Article Text
Abstract
Introduction There has been increased interest in the use of artificial intelligence based software packages in the evaluation of neuroimaging for patients with acute ischemic stroke. We performed an inter-rater agreement and accuracy study to determine if the use of the Brainomix eASPECTS software improved interobserver agreement and accuracy in detecting ASPECTS regions affected in anterior circulation LVO.
Methods We included 60 consecutive patients with anterior circulation LVO who had TICI 3 revascularization within 60 minutes of their baseline CT. A total of 16 readers; 6 senior neuroradiologists, 6 junior neuroradiologists and 4 vascular neurologists participated. Readers interpreted CT scans on an independent workstation and assessed final ASPECTS score and evaluated whether each individual ASPECTS region was affected. Two months later, the readers again evaluated the CT scans, but with the assistance of eASPECTS software. We assessed interclass correlation coefficient for total ASPECTS and interobserver agreement with Fleiss’ Kappa for each ASPECTS region with and without assistance of the eASPECTS software. We also assessed accuracy for the readers with and without eASPECTS software assistance. In our assessment of accuracy, ground truth was the 24 hour CT in this cohort of patients who had prompt and complete revascularization as determined by two neuroradiologists.
Results Interclass correlation coefficient for total ASPECTS without eASPECTS assistance was 0.395 indicating fair agreement compared to 0.574 with eASPECTS assistance indicating good agreement (P<0.01). There was significant improvement in inter-rater agreement with eASPECTS assistance for each individual region with the exception of the M6 and caudate. For example, kappa statistics improved from 0.60 to 0.83 for the M1, 0.38 to 0.67 for the M2, 0.35 to 0.57 for the insula and 0.62 to 0.82 for the insula. Overall reader accuracy improved with the use of eASPECTS for every region with the exception of the caudate. For example, accuracy improved from 80.7% to 87.1% for M1, 69.0% to 83.6% for M2 and 85.1% to 95.0% for internal capsule. The eASPECTS software had higher accuracy than the overall cohort of readers (with and without eASPECTS assistance) for every region except the caudate.
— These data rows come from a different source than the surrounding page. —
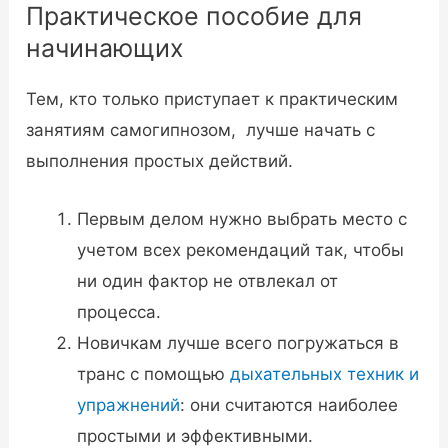
Практическое пособие для
начинающих
Тем, кто только приступает к практическим
занятиям самогипнозом, лучше начать с
выполнения простых действий.
Первым делом нужно выбрать место с
учетом всех рекомендаций так, чтобы
ни один фактор не отвлекал от
процесса.
Новичкам лучше всего погружаться в
транс с помощью
дыхательных техник и
упражнений
: они считаются наиболее
простыми и эффективными.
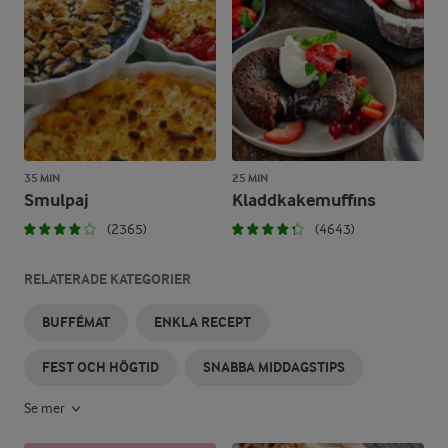
35 MIN
25 MIN
Smulpaj
Kladdkakemuffins
(2365)
(4643)
RELATERADE KATEGORIER
BUFFÉMAT
ENKLA RECEPT
FEST OCH HÖGTID
SNABBA MIDDAGSTIPS
Se mer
Conclusions The use of Brainomix eASPECTS software result in significant improvements in the inter-rater agreement and accuracy of ASPECTS score evaluation in a large group of neuroradiologists and neurologists. Interestingly, the eASPECTS software was more predictive of final infarct/ASPECTS than the overall group of readers interpreting the CT scans with and without eASPECTS assistance.
Disclosures W. Brinjikji: None. J. Benson: None. N. Campeau: None. C. Carr: None. P. Cogswell: None. J. Klaas: None. G. Liebo: None. J. Little: None. P. Luetmer: None. S. Messina: None. A. Nagelschneider: None. K. Schwartz: None. C. Wood: None. D. Nasr: None. S. Braksick: None. D. Kallmes: None.